Griffith made it a point to laud the work ethic of his team, even though it does not have the resources many other programs get to enjoy.

“These kids work harder than any other kids I’ve coached,” he said. “They have so many obstacles to overcome, and yet they place such an emphasis on being the best that they can be for me or for the other coaches.”

He went on to explain the state of the program and the lack of facilities.

“The program is very poor,” he said. “They don’t have basic tackling dummies or blocking dummies, anything like that. We have to do that all ourselves. We have to improvise.”

Improvisation is nothing new to Griffith though. He’s built multiple teams up from scratch to the heights of Tennessee football power.

But long before all that, he earned his degree in biology from Samford University and went on to receive a degree in nuclear medicine at medical school. After a stint at Park Avenue Diagnostic Center, he decided to move on from medicine.

“It was just boring,” he said of the work. “It was the wrong profession for me because it was just in a dark room all day, basically by yourself, reading x-rays, looking at scans and hardly any patient interaction.”

He left the medical profession and entered the mission field. When he finished, he decided to coach and teach full time.

He coached the eighth-grade team at Bolton for six years while part-timing as youth minister at Ellendale Baptist Church.

He then approached the principal at Bolton, asking what it took to become a teacher. The principal responded, “you’re hired.”

So Griffith got his masters in teaching from the University of Memphis and began to move up the coaching ranks for the Wildcats.
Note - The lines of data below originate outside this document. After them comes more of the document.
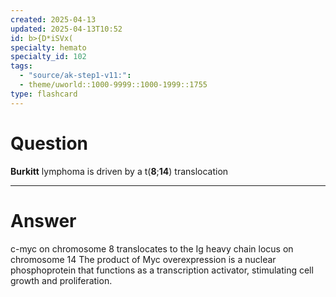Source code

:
 ```yaml
---
created: 2025-04-13
updated: 2025-04-13T10:52
id: b>{D*iSVx(
specialty: hemato
specialty_id: 102
tags:
  - "source/ak-step1-v11:": 
  - theme/uworld::1000-9999::1000-1999::1755
type: flashcard
---
```


# Question
**Burkitt** lymphoma is driven by a t(**8**;**14**) translocation

---

# Answer
c-myc on chromosome 8 translocates to the Ig heavy chain locus on chromosome 14   The product of Myc overexpression is a nuclear phosphoprotein that functions as a transcription activator, stimulating cell growth and proliferation.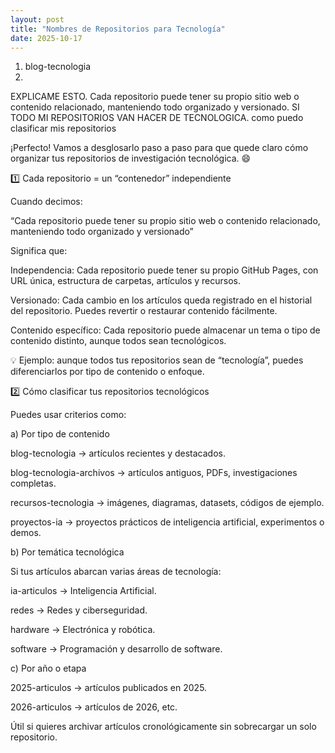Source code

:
 ```yaml
---
layout: post
title: "Nombres de Repositorios para Tecnología"
date: 2025-10-17
---
```

1. blog-tecnologia
2. 





EXPLICAME ESTO. Cada repositorio puede tener su propio sitio web o contenido relacionado, manteniendo todo organizado y versionado. SI TODO MI REPOSITORIOS VAN HACER DE TECNOLOGICA. como puedo clasificar mis repositorios 


¡Perfecto! Vamos a desglosarlo paso a paso para que quede claro cómo organizar tus repositorios de investigación tecnológica. 😄

1️⃣ Cada repositorio = un “contenedor” independiente

Cuando decimos:

“Cada repositorio puede tener su propio sitio web o contenido relacionado, manteniendo todo organizado y versionado”

Significa que:

Independencia: Cada repositorio puede tener su propio GitHub Pages, con URL única, estructura de carpetas, artículos y recursos.

Versionado: Cada cambio en los artículos queda registrado en el historial del repositorio. Puedes revertir o restaurar contenido fácilmente.

Contenido específico: Cada repositorio puede almacenar un tema o tipo de contenido distinto, aunque todos sean tecnológicos.

💡 Ejemplo: aunque todos tus repositorios sean de “tecnología”, puedes diferenciarlos por tipo de contenido o enfoque.

2️⃣ Cómo clasificar tus repositorios tecnológicos

Puedes usar criterios como:

a) Por tipo de contenido

blog-tecnologia → artículos recientes y destacados.

blog-tecnologia-archivos → artículos antiguos, PDFs, investigaciones completas.

recursos-tecnologia → imágenes, diagramas, datasets, códigos de ejemplo.

proyectos-ia → proyectos prácticos de inteligencia artificial, experimentos o demos.

b) Por temática tecnológica

Si tus artículos abarcan varias áreas de tecnología:

ia-articulos → Inteligencia Artificial.

redes → Redes y ciberseguridad.

hardware → Electrónica y robótica.

software → Programación y desarrollo de software.

c) Por año o etapa

2025-articulos → artículos publicados en 2025.

2026-articulos → artículos de 2026, etc.

Útil si quieres archivar artículos cronológicamente sin sobrecargar un solo repositorio.
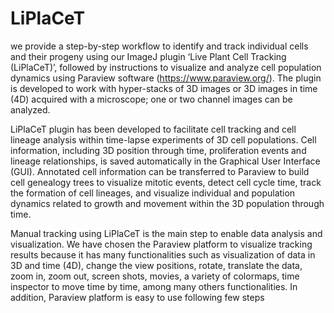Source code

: # LiPlaCeT
we provide a step-by-step workflow to identify and track individual cells and their progeny using our ImageJ plugin ‘Live Plant Cell Tracking (LiPlaCeT)’, followed by instructions to visualize and analyze cell population dynamics using Paraview software (https://www.paraview.org/). The plugin is developed to work with hyper-stacks of 3D images or 3D images in time (4D) acquired with a microscope; one or two channel images can be analyzed.

LiPlaCeT plugin has been developed to facilitate cell tracking and cell lineage analysis within time-lapse experiments of 3D cell populations. Cell information, including 3D position through time, proliferation events and lineage relationships, is saved automatically in the Graphical User Interface (GUI). Annotated cell information can be transferred to Paraview to build cell genealogy trees to visualize mitotic events, detect cell cycle time, track the formation of cell lineages, and visualize individual and population dynamics related to growth and movement within the 3D population through time.

Manual tracking using LiPlaCeT is the main step to enable data analysis and visualization. We have chosen the Paraview platform to visualize tracking results because it has many functionalities such as visualization of data in 3D and time (4D), change the view positions, rotate, translate the data, zoom in, zoom out, screen shots, movies, a variety of colormaps, time inspector to move time by time, among many others functionalities. In addition, Paraview platform is easy to use following few steps 
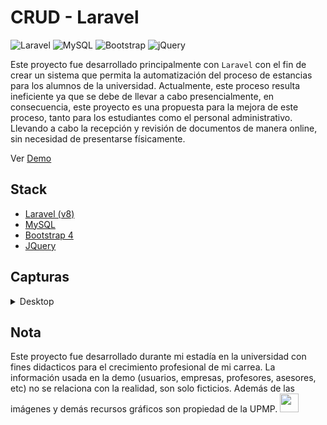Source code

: # CRUD - Laravel 

![Laravel](https://img.shields.io/badge/laravel-%23FF2D20.svg?style=for-the-badge&logo=laravel&logoColor=white)
![MySQL](https://img.shields.io/badge/mysql-4479A1.svg?style=for-the-badge&logo=mysql&logoColor=white)
![Bootstrap](https://img.shields.io/badge/bootstrap-%238511FA.svg?style=for-the-badge&logo=bootstrap&logoColor=white)
![jQuery](https://img.shields.io/badge/jquery-%230769AD.svg?style=for-the-badge&logo=jquery&logoColor=white)

Este proyecto fue desarrollado principalmente con `Laravel` con el fin de crear un sistema que permita la automatización del proceso de estancias para los alumnos de la universidad.
Actualmente, este proceso resulta ineficiente ya que se debe de llevar a cabo presencialmente, en consecuencia, este proyecto es una propuesta para la mejora de este proceso, tanto para los estudiantes como el personal administrativo.
Llevando a cabo la recepción y revisión de documentos de manera online, sin necesidad de presentarse físicamente.

Ver [Demo](https://demo-vinculacion.infinityfreeapp.com/proyecto_vinculacion/public/auth/login)

## Stack

  - [Laravel (v8)](https://laravel.com/docs/8.x)
  - [MySQL](https://www.mysql.com/)
  - [Bootstrap 4](https://getbootstrap.com/docs/4.6/getting-started/introduction/)
  - [JQuery](https://jquery.com/)


## Capturas

<details>
  <summary>Desktop</summary>
  
  - Log In

  ![Desktop LogIn](https://github.com/user-attachments/assets/5e947ab1-7ca3-4e9b-a098-a3572371a9db)


  - Home

  ![Desktop Home](https://github.com/user-attachments/assets/acd3656e-ee1d-4e73-a166-a54a6e72ca4d)


  - Menú

  ![Desktop Menú](https://github.com/user-attachments/assets/e6fb5825-c3fe-456e-ac49-bd8ad91afa07)


  - Registro de solicitud

  ![Desktop Registro Solicitud](https://github.com/user-attachments/assets/c09b5d83-7b5a-4b65-9d66-0cb2a3ea4fa0)
  

  - Crear nueva solicitud

  ![Desktop Crear Solicitud](https://github.com/user-attachments/assets/e4f37b33-4b9b-4676-9bc2-f7795f1d7ac3)


  - Control de estudiantes

  ![Desktop Solicitudes por Revisar](https://github.com/user-attachments/assets/c06ad48e-493a-45cf-906a-4ee003381da2)

  ![Desktop Ver Solicitud](https://github.com/user-attachments/assets/03702218-0e72-4cc2-8741-f50e1ba06034)

  
  - Solicitudes pendientes

  ![Desktop Solicitudes pendientes](https://github.com/user-attachments/assets/26e5a131-0ed5-4625-b887-aac9597e3cae)

  ![Desktop Solicitudes pendientes encontradas](https://github.com/user-attachments/assets/7ee09ef1-f221-480b-9356-36320cdd0fc9)

  - Perfil

  ![Desktop Perfil](https://github.com/user-attachments/assets/1df5414e-606c-494c-a839-ec7bc33a3318)


  - Cambio de contraseña

  ![Desktop Cambiar Contraseña](https://github.com/user-attachments/assets/1f663370-a150-4f1a-869b-a7d16f556145)


  - Cambiar foto

  ![Desktop Cambiar foto](https://github.com/user-attachments/assets/204db3b3-0b9e-43d4-a35a-1b85a44d3821)


</details>


## Nota

Este proyecto fue desarrollado durante mi estadía en la universidad con fines didacticos para el crecimiento profesional de mi carrea. 
La información usada en la demo (usuarios, empresas, profesores, asesores, etc) no se relaciona con la realidad, son solo ficticios.
Además de las imágenes y demás recursos gráficos son propiedad de la UPMP. <a href="http://metropoli.edu.mx/" target="blank"> <img src="https://lh5.googleusercontent.com/proxy/my6JbgZXi4d7vBcspZlzyaIKFvj2ybJZG2fyafn7IkZdKpLVo12jK_BVz8UJ6NAwreyuJuueXM_FTejkIMTFznJwaACDv4xMELpfP3qlw9OKEzjn" width="30px" height="auto"> </a>
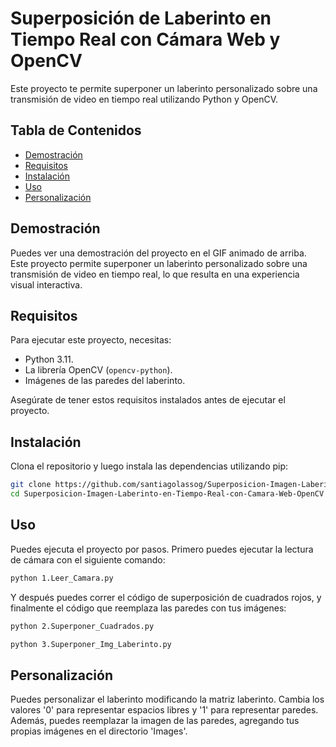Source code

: # Superposición de Laberinto en Tiempo Real con Cámara Web y OpenCV
Este proyecto te permite superponer un laberinto personalizado sobre una transmisión de video en tiempo real utilizando Python y OpenCV.

## Tabla de Contenidos
- [Demostración](#demostración)
- [Requisitos](#requisitos)
- [Instalación](#instalación)
- [Uso](#uso)
- [Personalización](#personalización)

## Demostración

Puedes ver una demostración del proyecto en el GIF animado de arriba. Este proyecto permite superponer un laberinto personalizado sobre una transmisión de video en tiempo real, lo que resulta en una experiencia visual interactiva.

## Requisitos

Para ejecutar este proyecto, necesitas:

- Python 3.11.
- La librería OpenCV (`opencv-python`).
- Imágenes de las paredes del laberinto.

Asegúrate de tener estos requisitos instalados antes de ejecutar el proyecto.

## Instalación

Clona el repositorio y luego instala las dependencias utilizando pip:

```bash
git clone https://github.com/santiagolassog/Superposicion-Imagen-Laberinto-en-Tiempo-Real-con-Camara-Web-OpenCV.git
cd Superposicion-Imagen-Laberinto-en-Tiempo-Real-con-Camara-Web-OpenCV
```

## Uso
Puedes ejecuta el proyecto por pasos. Primero puedes ejecutar la lectura de cámara con el siguiente comando:
```bash
python 1.Leer_Camara.py
```
Y después puedes correr el código de superposición de cuadrados rojos, y finalmente el código que reemplaza las paredes con tus imágenes:
```bash
python 2.Superponer_Cuadrados.py
```
```bash
python 3.Superponer_Img_Laberinto.py
```

## Personalización

Puedes personalizar el laberinto modificando la matriz laberinto. Cambia los valores '0' para representar espacios libres y '1' para representar paredes. Además, puedes reemplazar la imagen de las paredes, agregando tus propias imágenes en el directorio 'Images'.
He became the head coach of the freshman team for two years, then moved to the varsity squad where he eventually worked his way up to the offensive coordinator position.
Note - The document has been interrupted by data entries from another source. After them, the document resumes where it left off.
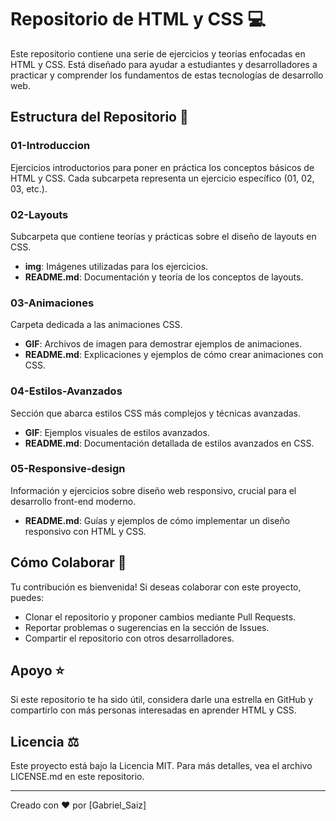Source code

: # Repositorio de HTML y CSS :computer:

Este repositorio contiene una serie de ejercicios y teorías enfocadas en HTML y CSS. Está diseñado para ayudar a estudiantes y desarrolladores a practicar y comprender los fundamentos de estas tecnologías de desarrollo web.

## Estructura del Repositorio :file_folder:

### 01-Introduccion
Ejercicios introductorios para poner en práctica los conceptos básicos de HTML y CSS. Cada subcarpeta representa un ejercicio específico (01, 02, 03, etc.).

### 02-Layouts
Subcarpeta que contiene teorías y prácticas sobre el diseño de layouts en CSS.

- **img**: Imágenes utilizadas para los ejercicios.
- **README.md**: Documentación y teoría de los conceptos de layouts.

### 03-Animaciones
Carpeta dedicada a las animaciones CSS.

- **GIF**: Archivos de imagen para demostrar ejemplos de animaciones.
- **README.md**: Explicaciones y ejemplos de cómo crear animaciones con CSS.

### 04-Estilos-Avanzados
Sección que abarca estilos CSS más complejos y técnicas avanzadas.

- **GIF**: Ejemplos visuales de estilos avanzados.
- **README.md**: Documentación detallada de estilos avanzados en CSS.

### 05-Responsive-design
Información y ejercicios sobre diseño web responsivo, crucial para el desarrollo front-end moderno.

- **README.md**: Guías y ejemplos de cómo implementar un diseño responsivo con HTML y CSS.

## Cómo Colaborar :raising_hand:

Tu contribución es bienvenida! Si deseas colaborar con este proyecto, puedes:

- Clonar el repositorio y proponer cambios mediante Pull Requests.
- Reportar problemas o sugerencias en la sección de Issues.
- Compartir el repositorio con otros desarrolladores.

## Apoyo :star:

Si este repositorio te ha sido útil, considera darle una estrella en GitHub y compartirlo con más personas interesadas en aprender HTML y CSS.

## Licencia :balance_scale:

Este proyecto está bajo la Licencia MIT. Para más detalles, vea el archivo LICENSE.md en este repositorio.

---

Creado con :heart: por [Gabriel_Saiz]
In his final season at Bolton the team went 11-2 and made it to the second round of the state tournament.

He then decided to make the move to Macon Road, where he became the program’s first head coach. Since the program was newly minted, the team only fielded an eight-man squad and went 1-9 in its first season.
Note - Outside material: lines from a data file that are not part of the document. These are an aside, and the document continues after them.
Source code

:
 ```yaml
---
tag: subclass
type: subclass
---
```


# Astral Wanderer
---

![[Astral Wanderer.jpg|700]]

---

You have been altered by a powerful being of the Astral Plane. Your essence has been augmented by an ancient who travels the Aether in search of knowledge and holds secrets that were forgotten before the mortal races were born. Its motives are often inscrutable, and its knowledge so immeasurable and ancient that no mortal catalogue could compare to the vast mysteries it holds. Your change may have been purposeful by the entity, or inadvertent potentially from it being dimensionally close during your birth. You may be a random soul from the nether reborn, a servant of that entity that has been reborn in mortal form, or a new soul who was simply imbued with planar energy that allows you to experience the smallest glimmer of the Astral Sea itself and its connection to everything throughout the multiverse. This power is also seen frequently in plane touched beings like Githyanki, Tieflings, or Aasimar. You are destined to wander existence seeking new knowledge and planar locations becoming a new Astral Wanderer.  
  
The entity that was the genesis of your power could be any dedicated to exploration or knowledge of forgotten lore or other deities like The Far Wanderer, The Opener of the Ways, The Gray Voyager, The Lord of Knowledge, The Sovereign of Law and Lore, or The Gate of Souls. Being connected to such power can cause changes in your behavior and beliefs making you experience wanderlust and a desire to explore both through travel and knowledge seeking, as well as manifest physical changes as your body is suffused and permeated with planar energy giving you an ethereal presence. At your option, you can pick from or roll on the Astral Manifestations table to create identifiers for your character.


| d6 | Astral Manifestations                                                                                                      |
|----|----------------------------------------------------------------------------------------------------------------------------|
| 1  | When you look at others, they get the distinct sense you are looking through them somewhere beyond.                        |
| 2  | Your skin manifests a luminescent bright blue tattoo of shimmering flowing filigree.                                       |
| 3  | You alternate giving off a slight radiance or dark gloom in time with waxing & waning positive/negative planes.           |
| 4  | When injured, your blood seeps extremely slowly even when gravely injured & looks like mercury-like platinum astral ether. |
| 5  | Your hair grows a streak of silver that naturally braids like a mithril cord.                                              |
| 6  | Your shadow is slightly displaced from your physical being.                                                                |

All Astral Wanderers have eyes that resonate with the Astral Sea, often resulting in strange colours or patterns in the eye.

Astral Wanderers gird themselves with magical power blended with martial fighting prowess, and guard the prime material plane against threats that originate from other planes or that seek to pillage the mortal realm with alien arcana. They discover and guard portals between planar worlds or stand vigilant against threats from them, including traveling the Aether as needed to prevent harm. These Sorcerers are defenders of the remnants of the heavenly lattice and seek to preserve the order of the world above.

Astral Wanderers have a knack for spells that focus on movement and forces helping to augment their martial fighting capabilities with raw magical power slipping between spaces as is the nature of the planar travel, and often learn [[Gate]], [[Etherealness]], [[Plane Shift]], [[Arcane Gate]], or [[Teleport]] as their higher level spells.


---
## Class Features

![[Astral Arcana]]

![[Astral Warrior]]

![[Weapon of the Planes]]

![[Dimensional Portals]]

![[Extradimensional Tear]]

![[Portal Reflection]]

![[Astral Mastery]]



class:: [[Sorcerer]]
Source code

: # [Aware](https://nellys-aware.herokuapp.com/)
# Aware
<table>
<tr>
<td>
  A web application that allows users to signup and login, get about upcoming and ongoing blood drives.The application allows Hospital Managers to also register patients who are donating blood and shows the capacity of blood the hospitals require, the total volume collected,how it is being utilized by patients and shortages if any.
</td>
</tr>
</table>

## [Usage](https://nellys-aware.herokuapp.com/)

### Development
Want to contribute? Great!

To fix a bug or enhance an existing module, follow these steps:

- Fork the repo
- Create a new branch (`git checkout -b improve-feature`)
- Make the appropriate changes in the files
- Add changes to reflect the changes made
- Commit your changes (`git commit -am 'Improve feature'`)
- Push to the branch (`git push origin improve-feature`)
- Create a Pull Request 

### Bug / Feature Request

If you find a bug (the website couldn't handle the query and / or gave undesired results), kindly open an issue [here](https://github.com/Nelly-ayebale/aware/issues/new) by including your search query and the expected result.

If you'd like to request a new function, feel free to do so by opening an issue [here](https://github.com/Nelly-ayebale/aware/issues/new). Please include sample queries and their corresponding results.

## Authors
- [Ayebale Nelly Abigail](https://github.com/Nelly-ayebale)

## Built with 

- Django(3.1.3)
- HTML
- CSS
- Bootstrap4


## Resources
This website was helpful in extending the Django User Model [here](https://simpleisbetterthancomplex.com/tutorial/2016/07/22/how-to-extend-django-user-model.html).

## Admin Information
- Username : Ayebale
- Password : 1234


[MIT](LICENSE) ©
Griffith stuck it out for seven years there. In his final year, the team went 9-0 and won a state championship. The following season it moved to 11-man football.

But at Macon Road, Griffith sensed that there were fewer chances for growth and responsibility, chances that he desired.

“There were no opportunities for advancement at Macon Road,” he said. “I’m getting older. I want to be an administrator. In a small school like that, there just weren’t any opportunities, if I stayed there long-term, to become an administrator. And that opportunity was here. They immediately made me the athletic director and head football coach. So I took advantage.”

He thought briefly about the switch and said, “I had everything in the world and was a defending state champion and left to come to …” he trailed off, laughing to himself.

Griffith said he is familiar with the conditions he has encountered at Fayette-Ware.

“It’s not any different from where I came,” he said. “At Bolton, I inherited a team that was 1-9 and 0-10 before I went there, last year, going into the second round of the state playoffs. We were 11-2. And then at Macon Road, we went from a team that did not exist to state champions. So, I just consider it another building project.”

Griffith seems to enjoy building projects, and Fayette-Ware is no exception. With loftier goals this season and a hard-working, dedicated team, Griffith explained what it is that he enjoys most about his “building projects.”

“I like to make a difference in people’s lives,” he concluded. “It gives me great satisfaction.”